Mooncop is about a cop, on the moon. Shit, I used that line to open myreview of this book 6 years ago. Eh, it's a good line. It stays.
Whatever the unnamed officer's dreams about the moon were, the reality is that his life is very dull. Gauld includes a lot of silent panels of the cop moving across the lunar surface in his aircar. Most of the buildings are dark. If he passes a lunarbus, there's at most one passenger. The story introduces characters: a girl playing in an area she's not supposed to, an elderly woman with a dog, the curator of the museum.

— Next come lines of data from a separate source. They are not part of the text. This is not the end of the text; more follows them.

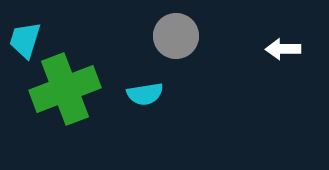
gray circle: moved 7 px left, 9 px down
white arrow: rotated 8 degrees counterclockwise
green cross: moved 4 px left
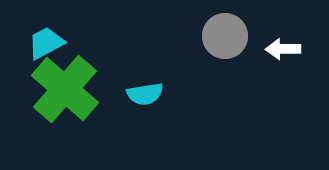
gray circle: moved 49 px right
cyan trapezoid: moved 21 px right, 3 px down; rotated 45 degrees clockwise
green cross: rotated 28 degrees counterclockwise
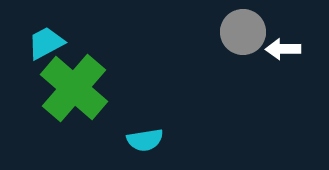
gray circle: moved 18 px right, 4 px up
green cross: moved 9 px right, 1 px up
cyan semicircle: moved 46 px down
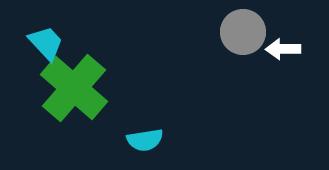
cyan trapezoid: rotated 75 degrees clockwise
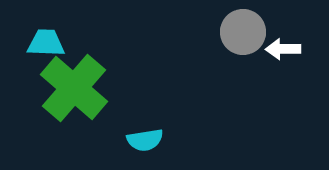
cyan trapezoid: rotated 45 degrees counterclockwise
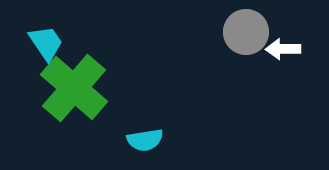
gray circle: moved 3 px right
cyan trapezoid: rotated 54 degrees clockwise
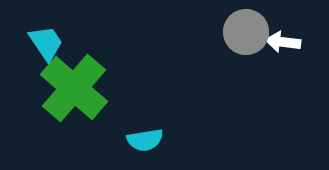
white arrow: moved 7 px up; rotated 8 degrees clockwise
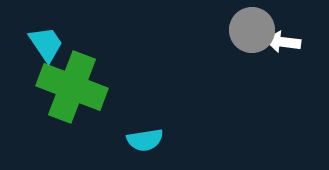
gray circle: moved 6 px right, 2 px up
cyan trapezoid: moved 1 px down
green cross: moved 2 px left, 1 px up; rotated 20 degrees counterclockwise
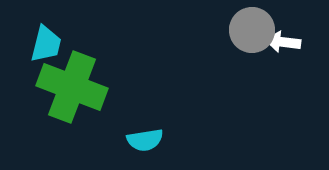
cyan trapezoid: rotated 48 degrees clockwise
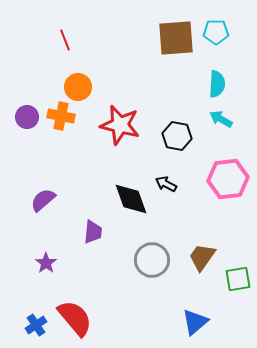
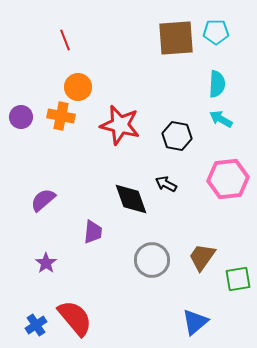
purple circle: moved 6 px left
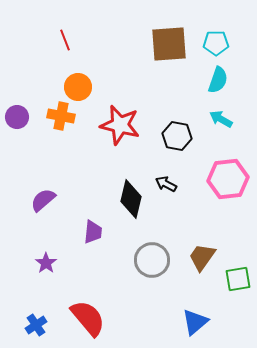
cyan pentagon: moved 11 px down
brown square: moved 7 px left, 6 px down
cyan semicircle: moved 1 px right, 4 px up; rotated 16 degrees clockwise
purple circle: moved 4 px left
black diamond: rotated 33 degrees clockwise
red semicircle: moved 13 px right
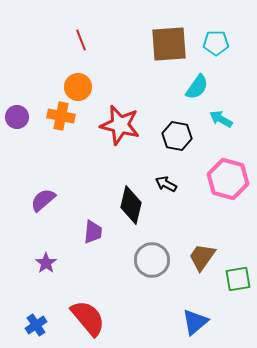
red line: moved 16 px right
cyan semicircle: moved 21 px left, 7 px down; rotated 16 degrees clockwise
pink hexagon: rotated 21 degrees clockwise
black diamond: moved 6 px down
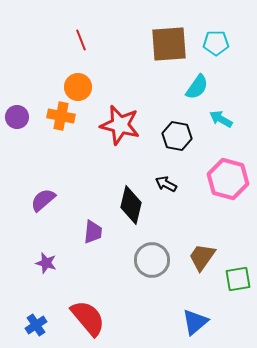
purple star: rotated 20 degrees counterclockwise
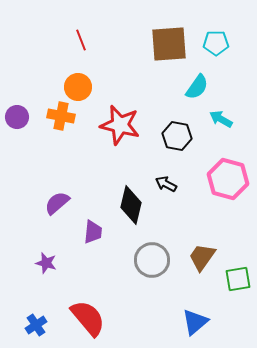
purple semicircle: moved 14 px right, 3 px down
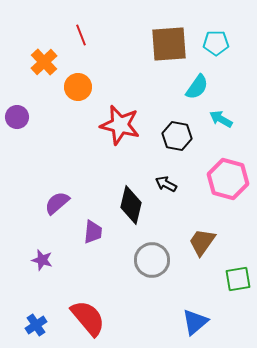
red line: moved 5 px up
orange cross: moved 17 px left, 54 px up; rotated 36 degrees clockwise
brown trapezoid: moved 15 px up
purple star: moved 4 px left, 3 px up
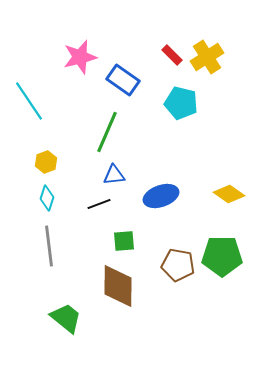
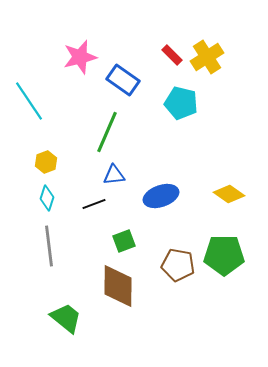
black line: moved 5 px left
green square: rotated 15 degrees counterclockwise
green pentagon: moved 2 px right, 1 px up
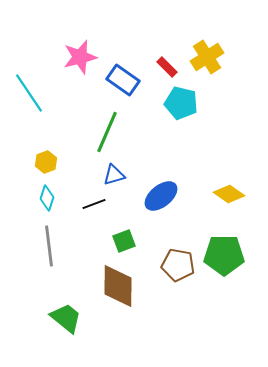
red rectangle: moved 5 px left, 12 px down
cyan line: moved 8 px up
blue triangle: rotated 10 degrees counterclockwise
blue ellipse: rotated 20 degrees counterclockwise
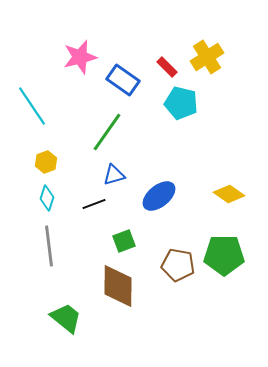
cyan line: moved 3 px right, 13 px down
green line: rotated 12 degrees clockwise
blue ellipse: moved 2 px left
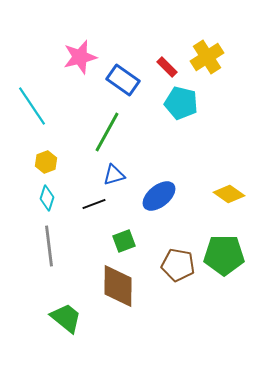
green line: rotated 6 degrees counterclockwise
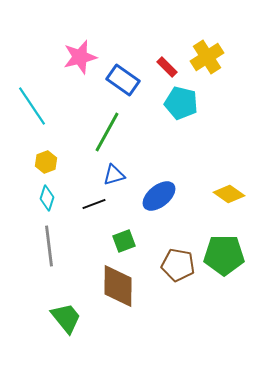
green trapezoid: rotated 12 degrees clockwise
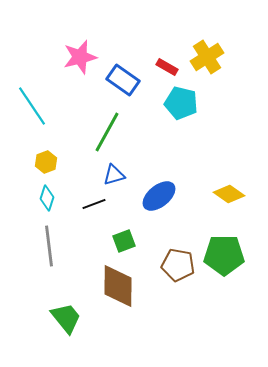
red rectangle: rotated 15 degrees counterclockwise
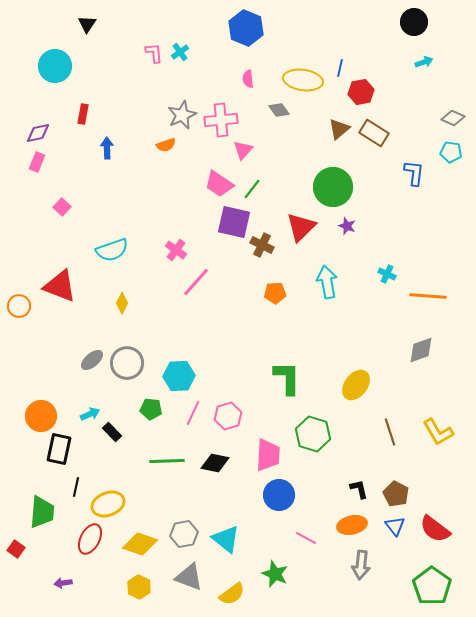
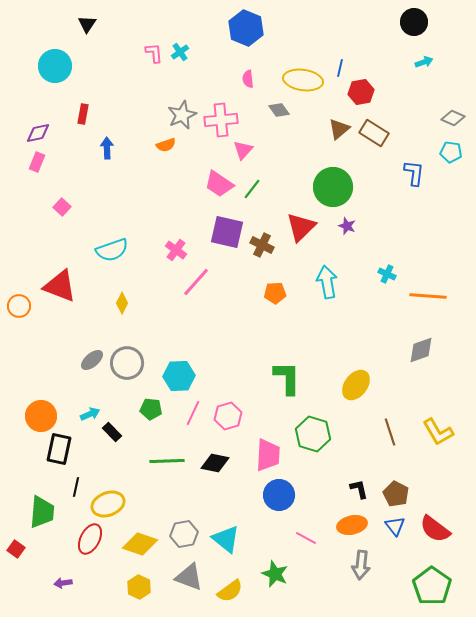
purple square at (234, 222): moved 7 px left, 10 px down
yellow semicircle at (232, 594): moved 2 px left, 3 px up
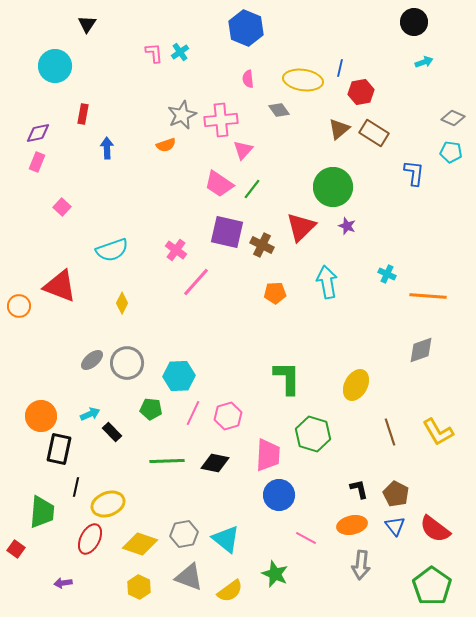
yellow ellipse at (356, 385): rotated 8 degrees counterclockwise
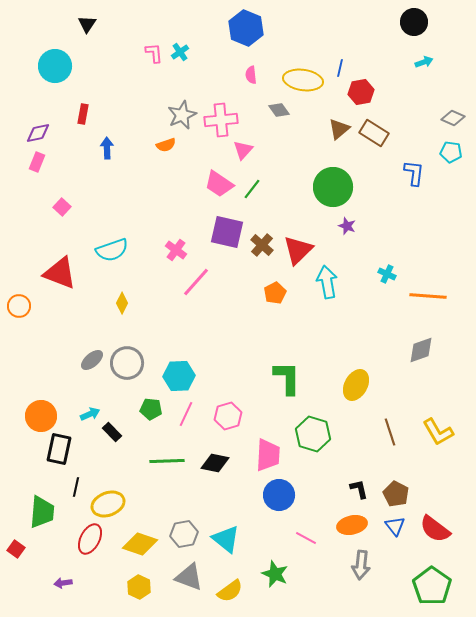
pink semicircle at (248, 79): moved 3 px right, 4 px up
red triangle at (301, 227): moved 3 px left, 23 px down
brown cross at (262, 245): rotated 15 degrees clockwise
red triangle at (60, 286): moved 13 px up
orange pentagon at (275, 293): rotated 25 degrees counterclockwise
pink line at (193, 413): moved 7 px left, 1 px down
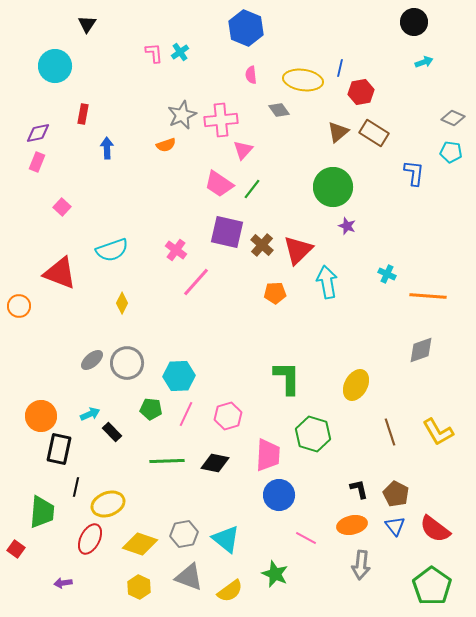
brown triangle at (339, 129): moved 1 px left, 3 px down
orange pentagon at (275, 293): rotated 25 degrees clockwise
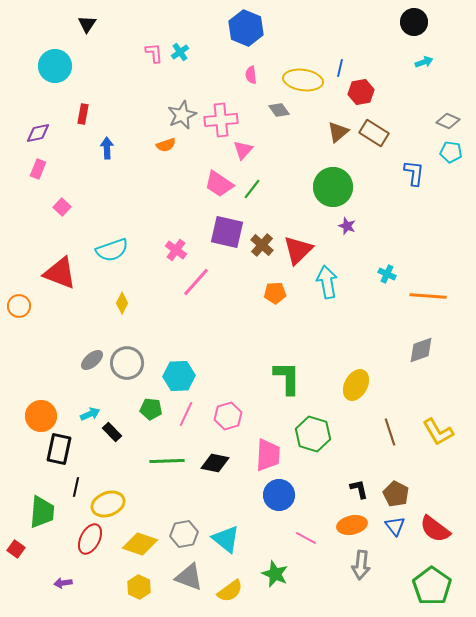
gray diamond at (453, 118): moved 5 px left, 3 px down
pink rectangle at (37, 162): moved 1 px right, 7 px down
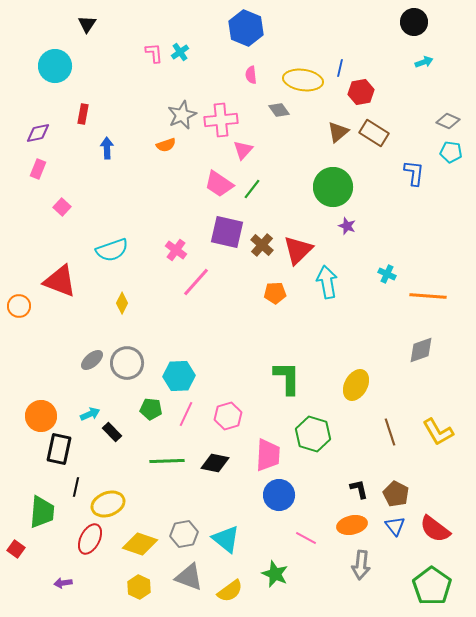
red triangle at (60, 273): moved 8 px down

One by one, those characters leave and the officer is left questioning the point of his presence. The sole exception is a young lady assigned to the doughnut shop. (Neither she or the cop are ever named, though most of the other characters are, curiously.) The shop was previously an automated kiosk, but somehow, amid the exodus, got upgraded. It's a disconnection between the people living on the Moon and those on Earth. Gauld draws everything in profile, discouraging us from getting too involved with the officer's growing feeling that nothing he's doing matters and nothing is really working out right. We're spectators, sitting back and watching it all play out.
But life on the moon, as presented here, feels very isolated. Most of the officer's time is spent in a sealed spacesuit, whether on patrol in his car or on foot. He can lose the helmet at least inside buildings and talk with others more readily, but those scenes are always brief. Soon enough, he's sealed up and sealed off again, unable to reach anyone as all these people he knows keep leaving him behind.
The book ends on a hopeful note, that someone with a fresh perspective can help you appreciate your situation.